Tuesday, July 26, 2011

Nightmares

I went back to Colorado very briefly this weekend for Neena's wedding.  I wish I would have had time to see and do all the things I wanted to do but to be very honest.. not only was there very little time, but there wasn't a lot within my comfort zone.  See... people in Utah... they knew me back when I was over 200 lbs... but the Colorado folk... they've never known me to be large at all... and... as I laid on the floor of a friends basement after arriving there at 3 o'clock in the morning... I had a dream.. that people wouldn't recognize me because of my new found keg around the middle. 
I met Neena when I worked at the gym... so each time people at the wedding would ask me how we knew them... I would have to tell them that I was her personal trainer the previous summer and every time I would start with "it's kind of embarrassing" because seriously... how embarrassing that last summer I was a personal trainer and this summer... I'm tiptoeing around an unhealthy BMI eating my own words... and sorrow! 
I still have not figured out how to cope.  How to be ME and still be a student, and a mom, and a wife, and health conscious! 
GAH!!  I have got to get this figured out now... strange I know.... but somedays I wonder if I actually know how.  I mean... I know how to lose weight.. cause I did it before RIGHT?  Except I'm not that girl anymore... I'm someone else.  Maybe I'm more like who I want to become but less like the complete package I desperately want to be.  I've never felt so intelligent and necessary to humanity before as I do when I'm LEARNING in school... but I also feel so incredibly LARGE and out of shape and hypocritical on a daily basis.  Food glorious food!  I think I'm going to dig out my "The Eat Clean Diet" and freshen up on why I loved that way of living!
Hope you are all well! :)

5 comments:

Dani said...

See this is what amazes me about you.
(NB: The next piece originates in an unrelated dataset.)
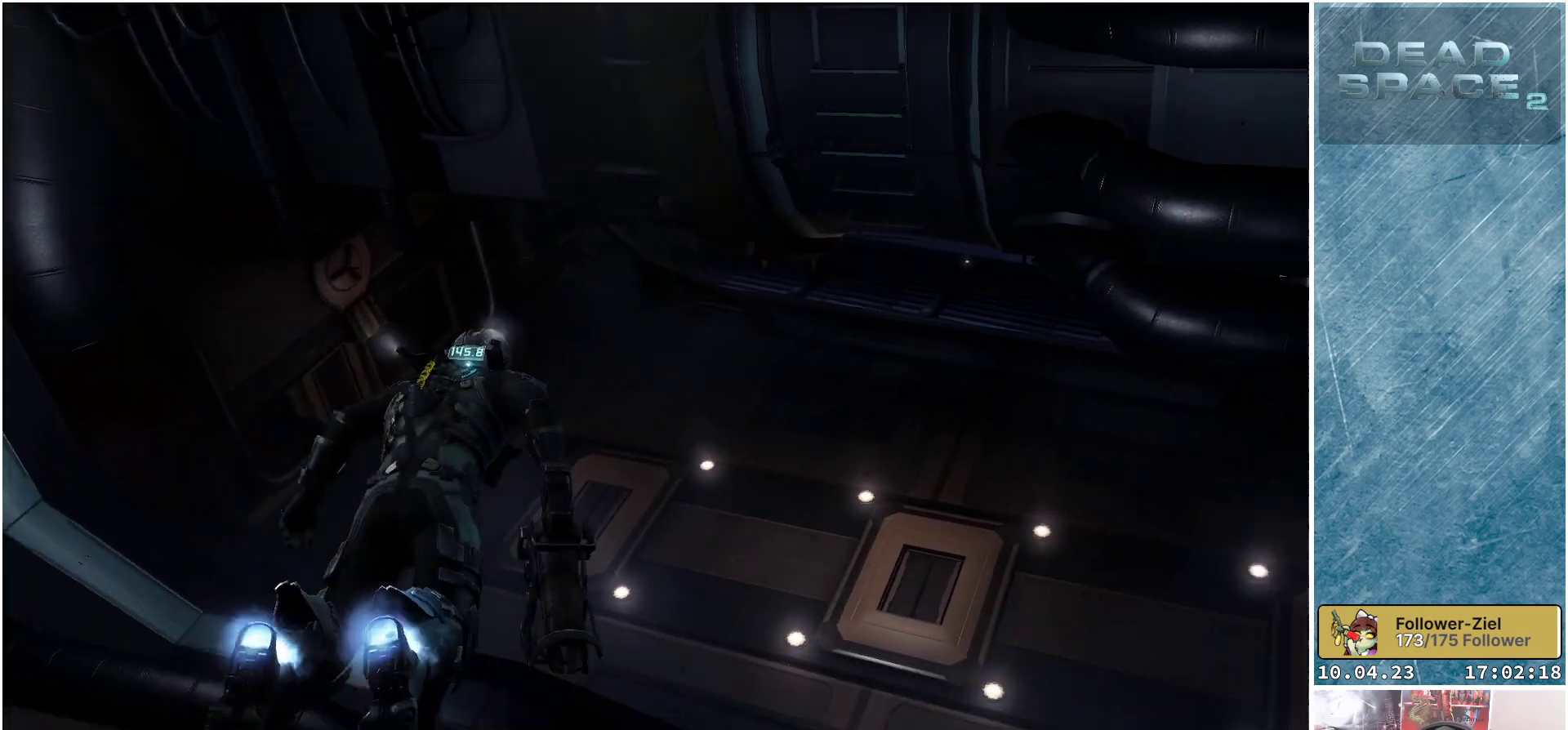
{"buttons": ["L1"], "left_stick": "up", "right_stick": "center", "events": [[17, "right_stick", "down-right"], [283, "right_stick", "center"]]}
You have lost the weight before, and I know you can do it again! You were able to balance it last summer with all your responsibilities, and adding such a large thing as school will take some re-adjusting to. And Im sure everyone agrees that you do know how to loose the weight. I love the eat clean book you recommended to me, and I hope you can find your way by re-reading it! I hate to see you struggle but I know you will pull through because of everything you taught me last summer!

Elise said...

I too, hate to see you struggle. I love you! HOWEVER, I have come to believe that finding the true 'package' that makes 'us' will take a lifetime. There will be times we are the perfect weight, but not the perfect 'other stuff'. Or visa versa in so many different varieties. You are on the right path. You are doing your best, and that is enough. Work every day to be a better you, an all around you, and someday you'll find the 'package' you desire is forming. You can do it. We all can do it. We just have to agree it takes longer than we want...but it's worth working for it!!!

fluuufin said...

Oh man. I am SO struggling with finding a balance. I am SO either ON or totally OFF. God help us all!!

Amy said...

I'm sure you are much more aware of any weight you've gained than those you're meeting. My honest opinion? I think it can be good to gain weight once after losing it and go through it again. When I lost 110 lbs I thought I was the shit. I wasn't like 'those' people who weren't losing weight. I DID it! And, I remember telling my husband I'd never be fat again. Ug. Here I am again! Yep, with a whole new appreciation and a giant slice of humble pie. You can do it again and learn so much more about yourself and how you're going to manage it for the rest of your life. It sucks to have to think that way, but that's been my lesson in all of this. For the rest of my life I'm going to have to be careful. Hate it!

Moi said...

It is hard to find balance. I think that is biggest part. Losing weight in theory is easy but finding time to fit it in gets much harder.

Good luck. Just remember, you don't have to be perfect. We love you even if you are not super skinny. I will kick your butt if you put back on 200 pounds but if you are at the top of your healthy bmi at least its still in the healthy range.